• urinary bladder;
  • interstitial cells of Cajal;
  • calcium current


To determine whether there are inward currents in interstitial cells (IC) isolated from the guinea-pig detrusor and if so, to characterise them using the patch-clamp technique and pharmacological agents.


Using the whole-cell patch-clamp technique, inward currents were studied in IC enzymatically isolated from the detrusor of the guinea-pig bladder. Currents were evoked by stepping positively from a holding potential of − 80 mV.


Outward K+ currents were blocked by Cs+ internal solution to reveal inward currents, which activated at voltages more positive than − 50 mV, peaked at 0 mV, reversed near + 50 mV and were half-maximally activated at − 27 mV. The inward currents showed voltage-dependent inactivation and were half-maximally inactivated at − 36 mV. Fitting the activation and inactivation data with a Boltzmann function revealed a window current between − 40 mV and + 20 mV. The decay of the current evoked at 0 mV could be fitted with a single exponential with a mean time-constant of 88 ms. Replacing external Ca2+ with Ba2+ significantly increased this to 344 ms.
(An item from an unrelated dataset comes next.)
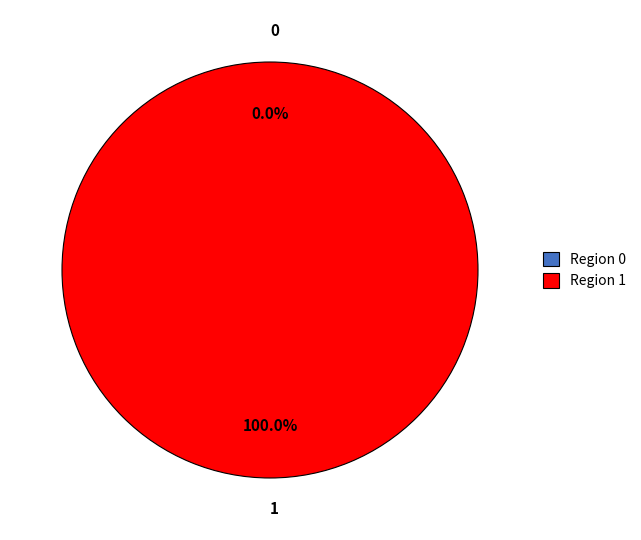

Which has a higher value, 0 or 1?

1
The current amplitude was augmented by Ba2+, and by Bay K 8644. Inward currents were significantly reduced by 1 µm nifedipine, across the voltage range, but the blockade was more effective on the current evoked at 0 mV than that evoked by a step to − 20 mV, perhaps indicating voltage-dependence of the action of nifedipine or another component of inward current. Increasing the concentration of the drug to 10 µm caused no further significant reduction either at 0 mV or at −20 mV. However, in the presence of 1 µm nifedipine the latter current was significantly reduced by 100 µm Ni2+. Both currents were significantly reduced in Ca2+-free solution.


IC from the guinea-pig detrusor possess inward currents with typical characteristics of L-type Ca2+ current. They also have a component of inward Ca2+ current, which was resistant to nifedipine, but sensitive to Ni2+. Further work is needed to characterise the latter conductance.